- Pearson on cover of Jet magazine, 1964
- First baseman
- Born: September 9, 1929
- Died: May, 1967

Teams
- New York Black Yankees (1952); Birmingham Black Barons;

= Rutledge Pearson =

American activist and baseball player

Rutledge Henry Pearson (September 9, 1929–May 1967) was an educator, civil rights leader and human rights activist. He also was a Negro league baseball player in his early years.

==Early life==
He was the youngest son of Mr. and Mrs. Lloyd H. Pearson Sr and graduated from New Stanton High School in 1947. He attended Tillatson College in Austin, Texas on a baseball scholarship and graduated with a Bachelor of Arts in Sociology in 1951. He and his future wife, Mary Ann Johnson, were classmates with Medgar Evers at Tillatson.

==Baseball==
The Reading Eagle newspaper reports on the 27th July 1952 that Pearson played for the 1952 New York Black Yankees of the Negro National League. He was 6'3 and played first base.

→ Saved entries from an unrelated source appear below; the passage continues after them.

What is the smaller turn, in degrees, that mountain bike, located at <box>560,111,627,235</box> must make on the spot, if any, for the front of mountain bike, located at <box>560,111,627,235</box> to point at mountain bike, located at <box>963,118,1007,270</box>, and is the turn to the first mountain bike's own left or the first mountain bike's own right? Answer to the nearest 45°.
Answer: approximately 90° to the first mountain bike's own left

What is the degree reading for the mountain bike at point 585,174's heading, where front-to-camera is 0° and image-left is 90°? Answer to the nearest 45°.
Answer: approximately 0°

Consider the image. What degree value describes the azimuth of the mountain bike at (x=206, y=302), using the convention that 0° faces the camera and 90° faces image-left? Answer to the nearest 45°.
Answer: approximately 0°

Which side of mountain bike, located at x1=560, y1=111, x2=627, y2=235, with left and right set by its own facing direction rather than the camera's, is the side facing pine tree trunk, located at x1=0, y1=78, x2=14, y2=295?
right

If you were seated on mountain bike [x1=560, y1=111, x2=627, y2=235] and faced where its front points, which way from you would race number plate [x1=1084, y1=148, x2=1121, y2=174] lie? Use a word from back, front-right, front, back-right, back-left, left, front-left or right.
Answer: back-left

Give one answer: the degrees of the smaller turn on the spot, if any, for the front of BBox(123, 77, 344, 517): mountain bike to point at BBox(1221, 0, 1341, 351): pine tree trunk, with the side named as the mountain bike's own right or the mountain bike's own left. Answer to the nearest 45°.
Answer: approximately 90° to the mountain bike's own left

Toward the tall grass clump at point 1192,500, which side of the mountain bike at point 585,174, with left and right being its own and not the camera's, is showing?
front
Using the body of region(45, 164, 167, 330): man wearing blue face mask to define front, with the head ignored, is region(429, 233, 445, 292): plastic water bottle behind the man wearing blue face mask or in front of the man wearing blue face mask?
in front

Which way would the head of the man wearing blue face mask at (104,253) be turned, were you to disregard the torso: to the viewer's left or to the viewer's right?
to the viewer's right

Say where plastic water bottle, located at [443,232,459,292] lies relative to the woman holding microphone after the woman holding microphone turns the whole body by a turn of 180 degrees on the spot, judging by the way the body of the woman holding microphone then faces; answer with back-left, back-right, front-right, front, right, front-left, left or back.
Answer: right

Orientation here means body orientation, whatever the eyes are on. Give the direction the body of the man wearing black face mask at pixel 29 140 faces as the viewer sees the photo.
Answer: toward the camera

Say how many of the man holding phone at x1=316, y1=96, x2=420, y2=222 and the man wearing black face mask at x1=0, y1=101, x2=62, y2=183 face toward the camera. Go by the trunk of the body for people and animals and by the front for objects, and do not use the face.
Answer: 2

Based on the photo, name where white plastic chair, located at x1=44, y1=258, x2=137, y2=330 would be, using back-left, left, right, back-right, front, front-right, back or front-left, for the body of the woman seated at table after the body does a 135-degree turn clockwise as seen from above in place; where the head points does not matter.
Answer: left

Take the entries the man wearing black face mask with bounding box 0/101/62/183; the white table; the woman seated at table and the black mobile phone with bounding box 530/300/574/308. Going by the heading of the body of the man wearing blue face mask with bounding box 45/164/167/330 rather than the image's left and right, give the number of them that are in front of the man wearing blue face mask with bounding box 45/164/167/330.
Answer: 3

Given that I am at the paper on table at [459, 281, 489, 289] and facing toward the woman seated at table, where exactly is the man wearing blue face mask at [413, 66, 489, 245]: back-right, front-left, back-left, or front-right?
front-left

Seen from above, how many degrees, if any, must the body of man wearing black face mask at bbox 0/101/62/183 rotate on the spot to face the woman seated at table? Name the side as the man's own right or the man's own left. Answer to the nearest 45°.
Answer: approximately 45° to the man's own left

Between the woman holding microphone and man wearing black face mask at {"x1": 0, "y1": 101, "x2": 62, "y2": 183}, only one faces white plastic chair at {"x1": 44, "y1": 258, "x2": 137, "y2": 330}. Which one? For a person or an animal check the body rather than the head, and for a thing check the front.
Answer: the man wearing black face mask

He played professional baseball for the Birmingham Black Barons of the Negro American League. He taught history at Isaiah Blocker Junior High School and coached baseball at New Stanton High School as well.

==Civil rights==
In 1961, he was elected President of the Jacksonville Branch of the NAACP. He was later elected President of the Florida State Conference of the NAACP. As a president, he supported the civil rights efforts in nearby St. Augustine that led to the passage of the landmark Civil Rights Act of 1964.

He was featured on the cover of JET magazine on April 20, 1964, with the headline "Former Baseball Star Leads Jacksonville Civil Rights Struggle." The article states that he was very influential in recruiting members of the NAACP; citing that in just two years he was able to drive membership from a few hundred to over 2,000. He was also noted for his ability to influence the youth of Jacksonville enough to calm some of the violence surrounding the civil rights clashes that took place in the city in the 1960s.

In May 1967, he was killed in a car accident on the way to organize Laundry workers in Memphis, Tennessee. A school, a post office and a park in Jacksonville, Florida, are named in his honor.